Windows has been getting worse for the last 3 or so generations of Windows.
Windows 10 is better than any previous version. I mean my Windows laptop is far more stable than any distro I run on my desktop and work laptop.
How? I mean, in what way, and in response to which metrics?
Office.
I completely agree. However, Microsoft has demonstrated user-hostile tactics in the telemetry field so people don't feel inclined to trust them.
It helps that when you have a front row seat at a butcher's house, you become somewhat averse to eating meat as part of your regular diet. From that perspective, it is really not that surprising.
I like this analogy, let's run with it even further! Can the aversion be caused by watching butchers that kill animals in an inhumane way, in a dirty shed?

(i.e. if you observe telemetry data being abused at the company you work for and that is tolerated, you'll be wary of any telemetry?)

It’s the difference between always sending something and a pop up asking if you want to send a bug report.
How about performance issues and silent errors? Finding areas that need to me optimized because a lot of users have subtle issues kinda needs passive data collection.

As long as it is anonymous, it's a good thing, IMO.

Yup. A previous company I worked at used assert calls in the code. In a debug build of the firmware, if an assert failed, it would crash the device and on the display it would show the file and line number of the assert call.
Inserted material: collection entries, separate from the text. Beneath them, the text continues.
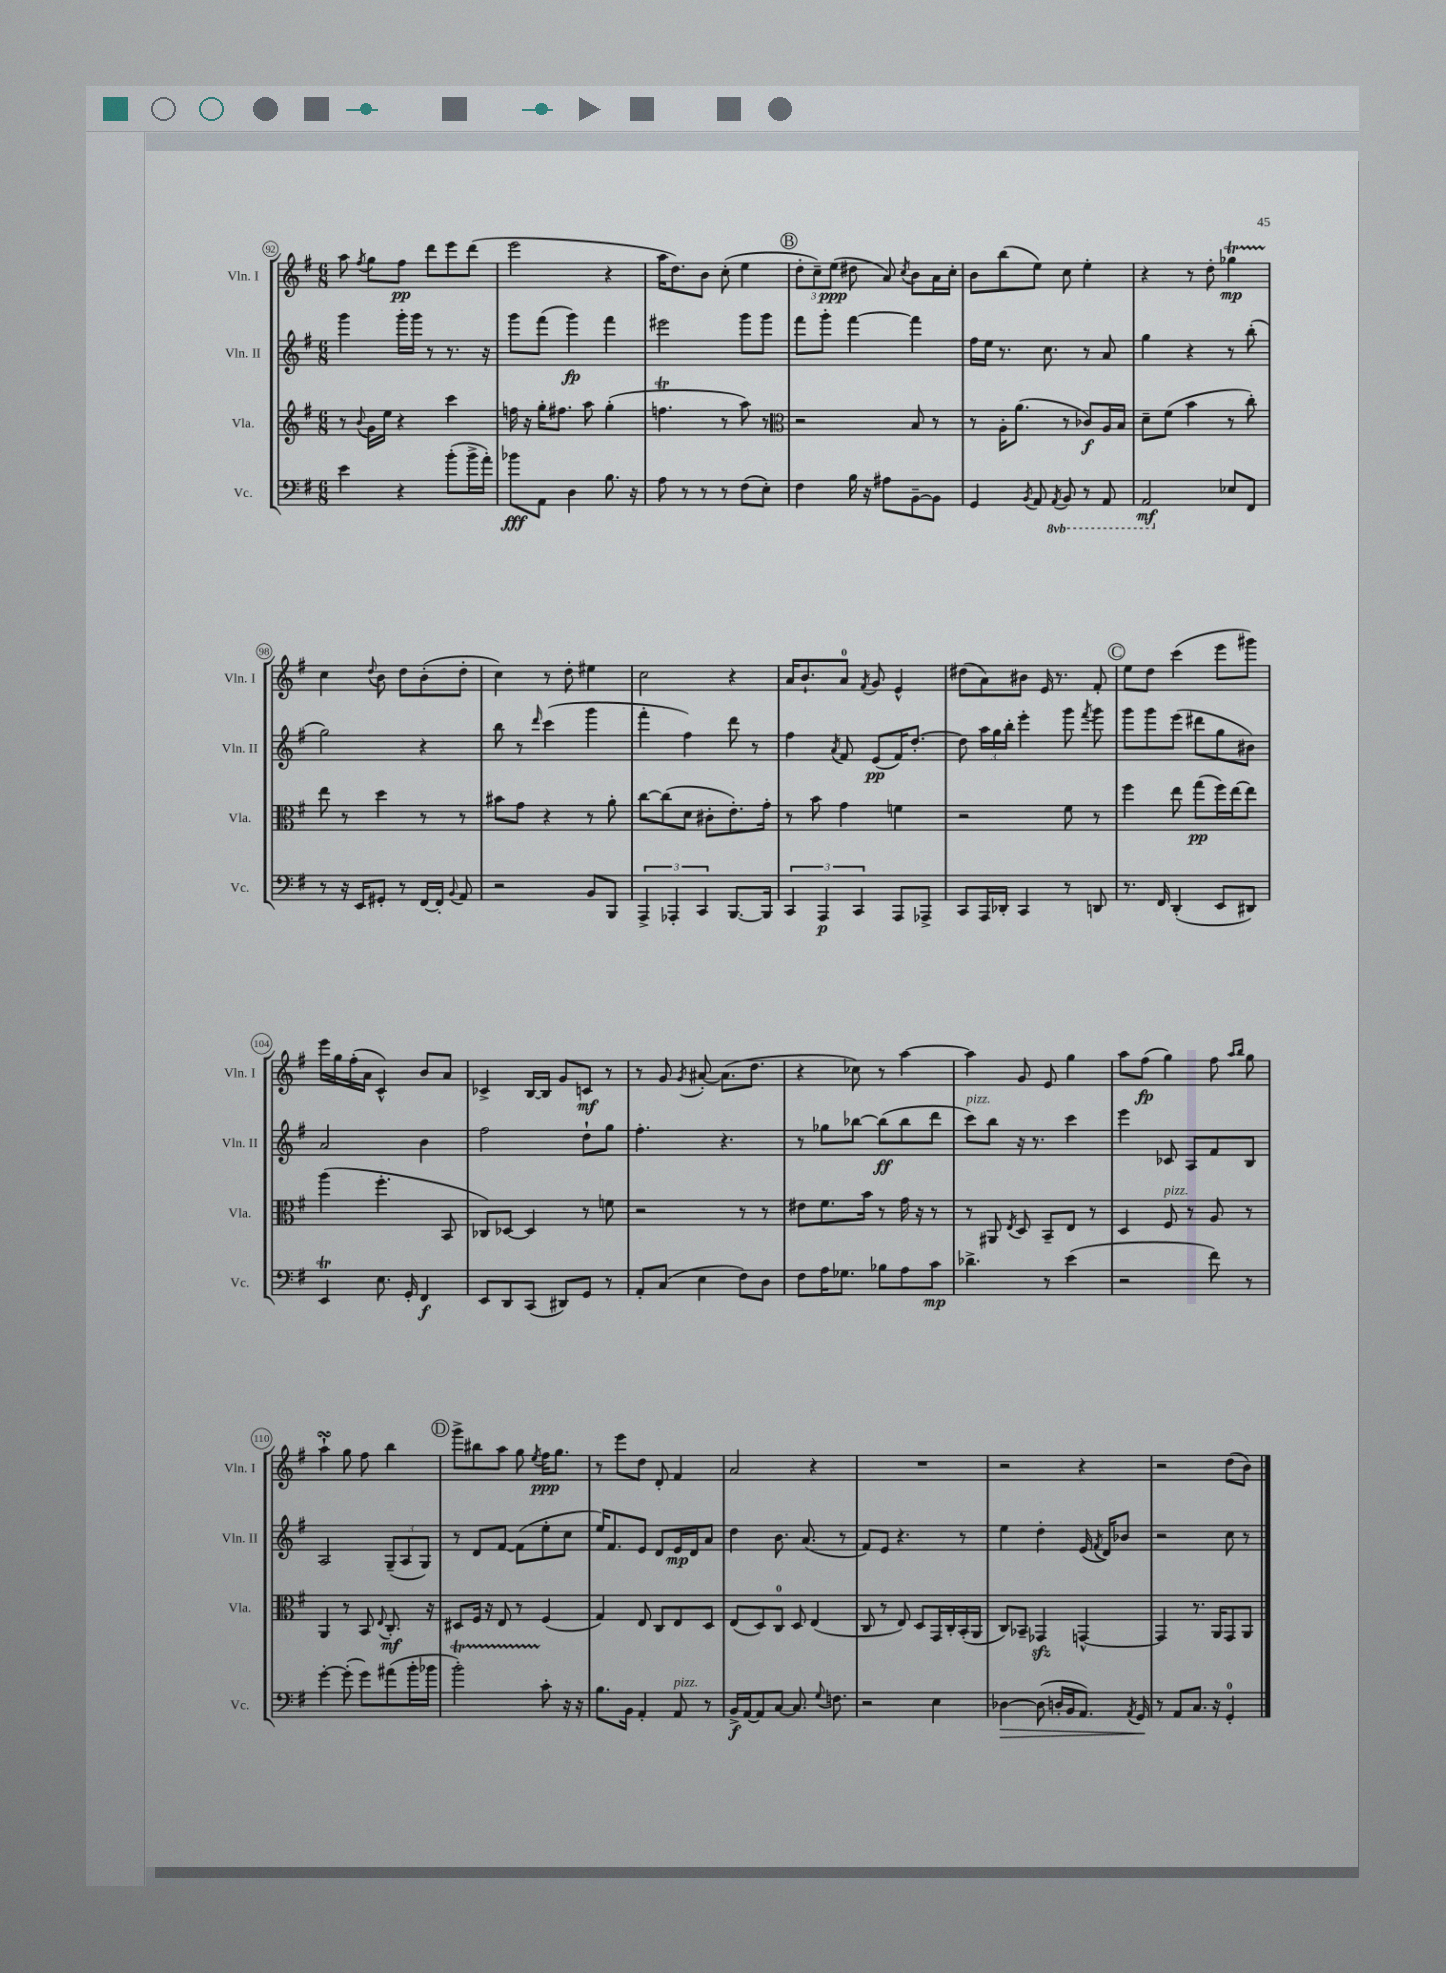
<<
\new StaffGroup <<
\new Staff = "s0" \with { instrumentName = "Vln. I" shortInstrumentName = "Vln. I" } {
    \clef treble \key g \major \numericTimeSignature \time 6/8
    \autoBeamOff a''8 \acciaccatura { fis''8 } g''8[ fis''8]\pp d'''8[ e'''8 d'''8]( |
    e'''2 r4 |
    a''16[ d''8.) b'8] c''8-.( e''4 |
    \mark \markup { \circle "B" } \tuplet 3/2 { d''8[-. c''8--) e''8]\ppp( } dis''8 a'8) \acciaccatura { c''8 } b'8[ a'16 c''16]-. |
    b'8[ b''8( e''8]) c''8 e''4-. |
    r4 r8 d''8-. ges''4\startTrillSpan\mp |
    c''4\stopTrillSpan \appoggiatura { d''8 } b'8 d''8[ b'8-.( d''8]-. |
    c''4) r8 d''8-. eis''4 |
    c''2 r4 |
    a'16[ b'8.-! a'8]-0 \acciaccatura { fis'8 } g'8 e'4-^ |
    dis''8[( a'8) bis'8] e'16 r8. fis'8-. |
    \mark \markup { \circle "C" } e''8[ d''8] c'''4( e'''8[ gis'''8]) |
    e'''16[ g''16 fis''16-.( a'16] c'4-^) b'8[ a'8] |
    ces'4-> b16[~ b16] g'8[ c'8]\mf r8 |
    r8 g'8 \acciaccatura { g'8 } ais'8~-. ais'8.[( d''8.] |
    r4 ces''8) r8 a''4~ |
    a''4 g'8 e'8 g''4 |
    a''8[ fis''8]\fp( g''4) fis''8 \grace { a''16[ b''16] } g''8 |
    a''4-!\turn g''8 fis''8 b''4 |
    \mark \markup { \circle "D" } g'''8[-> bis''8 a''8] g''8 \acciaccatura { e''8 } fis''16[\ppp g''8.] |
    r8 e'''8[ d''8] d'8-. fis'4 |
    a'2 r4 |
    R2. |
    r2 r4 |
    r2 d''8[( b'8]) \bar "|." |
}
\new Staff = "s1" \with { instrumentName = "Vln. II" shortInstrumentName = "Vln. II" } {
    \clef treble \key g \major \numericTimeSignature \time 6/8
    \autoBeamOff g'''4 g'''16[-. g'''16] r8 r8. r16 |
    g'''8[ fis'''8]( g'''4\fp) fis'''4 |
    eis'''2 g'''8[ g'''8] |
    \mark \markup { \circle "B" } fis'''8[ g'''8]-. fis'''4~ fis'''4 |
    fis''16[ e''16] r8. c''8. r8 a'8 |
    g''4 r4 r8 b''8-.( |
    g''2) r4 |
    b''8 r8 \grace { d'''16 } c'''4( g'''4 |
    fis'''4-. fis''4) d'''8 r8 |
    fis''4 \acciaccatura { a'8 } fis'8 e'8[\pp( fis'16) d''8.]~-. |
    d''8 \tuplet 3/2 { a''16[ g''16 b''16]-. } e'''4-. g'''8 \acciaccatura { fis'''8 } g'''8 |
    \mark \markup { \circle "C" } g'''8[ g'''8 e'''8]( dis'''8[ g''8 bis'8]) |
    a'2 b'4 |
    fis''2 d''8[-! g''8] |
    fis''4.-. r4. |
    r8 ges''8[ bes''8]~ bes''8[\ff( bes''8 d'''8] |
    c'''8[^\markup { \italic "pizz." }) b''8] r16 r8. c'''4 |
    e'''4 ces'8 a8[ fis'8 b8] |
    a2 \tuplet 3/2 { g8[--( a8 g8]) } |
    \mark \markup { \circle "D" } r8 d'8[ fis'8]~ fis'8[( e''8-. c''8] |
    e''16[) fis'8. e'8] d'8[ e'16\mp d'16 a'8] |
    d''4 b'8. a'8.( r8 |
    fis'8[) e'8] r4. r8 |
    e''4 d''4-. e'16( \acciaccatura { fis'8 } d'16[) bes'8] |
    r2 c''8 r8 \bar "|." |
}
\new Staff = "s2" \with { instrumentName = "Vla." shortInstrumentName = "Vla." } {
    \clef treble \key g \major \numericTimeSignature \time 6/8
    \autoBeamOff r8 \appoggiatura { b'8 } g'16[ e''16] r4 c'''4 |
    f''16 r16 g''16[-. fis''8.] a''8 g''4-.( |
    f''4.\trill r8 a''8) r8 |
    \mark \markup { \circle "B" } \clef alto r2 b8 r8 |
    r8 a16[-. a'8.]( r8 ces'8[\f) a16 b16] |
    d'8[-- fis'8]( b'4 r8 c''8-.) |
    e''8 r8 d''4 r8 r8 |
    bis'8[ g'8] r4 r8 a'8-. |
    c''8[~ c''8( d'8] cis'8[-. e'8.-.) g'16]-. |
    r8 b'8 g'4 f'4 |
    r2 fis'8 r8 |
    \mark \markup { \circle "C" } fis''4 e''8 g''8[\pp( fis''16) e''16~ e''8] |
    a''4( fis''4.-. b,8 |
    ces8[) des8]~ des4 r8 f'8 |
    r2 r8 r8 |
    eis'8[ fis'8. b'16] r8 g'16 r16 r8 |
    r8 ais,8 \acciaccatura { e8 } d8 b,8[-- e8] r8 |
    d4 fis8^\markup { \italic "pizz." } r8 a8 r8 |
    a,4 r8 b,8 \appoggiatura { e8 } c8.-.\mf r16 |
    \mark \markup { \circle "D" } dis8[ fis16] r16 e8 r8 fis4( |
    g4) e8 c8[ e8 d8] |
    e8[( d8) c8]-0 d8 e4( |
    c8 r8 e8) d8[ g,16 c16-. b,16-.( a,16] |
    c8[) bes,8]-- ges,4\sfz g,4~-^ |
    g,4 r8. a,16[ g,8 a,8] \bar "|." |
}
\new Staff = "s3" \with { instrumentName = "Vc." shortInstrumentName = "Vc." } {
    \clef bass \key g \major \numericTimeSignature \time 6/8 \set Staff.ottavationMarkups = #ottavation-simple-ordinals
    \autoBeamOff e'4 r4 b'8[-.( b'16-> a'16]-.) |
    bes'8[\fff a,8] d4 b8. r16 |
    a8 r8 r8 r8 fis8[( e8]-.) |
    \mark \markup { \circle "B" } fis4 b16 r16 ais8[ b,8~-- b,8] |
    g,4 \acciaccatura { b,8 } a,8 \ottava #-1 \acciaccatura { a,,8 } b,,8 r8 a,,8 |
    a,,2\mf \ottava #0 ees8[ fis,8] |
    r8 r16 e,16[ gis,8]-. r8 fis,16[~ fis,16]-. \appoggiatura { b,8 } a,8 |
    r2 b,8[ b,,8] |
    \tuplet 3/2 { a,,4-> aes,,4-. c,4 } b,,8.[~ b,,16] |
    \tuplet 3/2 { c,4 a,,4\p c,4 } a,,8[ aes,,8]-> |
    c,8[ a,,16 des,16]-. c,4 r8 d,8 |
    \mark \markup { \circle "C" } r8. fis,16 d,4-.( e,8[ dis,8]) |
    e,4\trill e8. g,16-. fis,4\f |
    e,8[ d,8 c,8]( dis,8[) g,8] r8 |
    a,8[-. c8]( e4 fis8[) d8] |
    fis8[ a16 ges8.] bes8[ a8 c'8]\mp |
    des'4.-> r8 e'4( |
    r2 fis'8) r8 |
    g'4~-. g'8-.( g'8[) ais'8( b'16-. bes'16] |
    \mark \markup { \circle "D" } b'2-.\startTrillSpan) c'8-.\stopTrillSpan r16 r16 |
    b8.[ b,16] a,4-. a,8^\markup { \italic "pizz." } r8 |
    b,16[->\f a,16~ a,8 c8]~ c8. \appoggiatura { g8 } f8. |
    r2 e4 |
    des4~\> des8( d16[-. b,16 a,8.]) \acciaccatura { a,8 } g,16\! |
    r8 a,8[ c8.] r16 g,4-0-. \bar "|." |
}
>>
>>
\layout { \context { \Score currentBarNumber = #92 \override BarNumber.stencil = #(make-stencil-circler 0.1 0.3 ly:text-interface::print) } }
In production firmware, it would silently ignore it, and if you had opted in to sending usage data, it would phone home and report the failed assert, though I don't know what extra data was included.
The key still being "if you had opted in".
> As long as it is anonymous, it's a good thing, IMO.

As long as users give informed consent, then it's acceptable.

> It is strange that this community of all communities has such a resistance to this idea.

I don't think many people here have any resistance to this. It's simply true. I think a lot of people, though, think that benefit isn't sufficient to overcome the drawbacks.

Because the visual difference between abusive telemetry and benign or useful telemetry is 0. Same with disclosures.

And we are a very abused culture sitting in the middle of what I hope is peak surveillance capitalism.

Beat someone with a stick enough, and when you go to scratch your back and they flinch, it's not sensible to deride them for being irrational.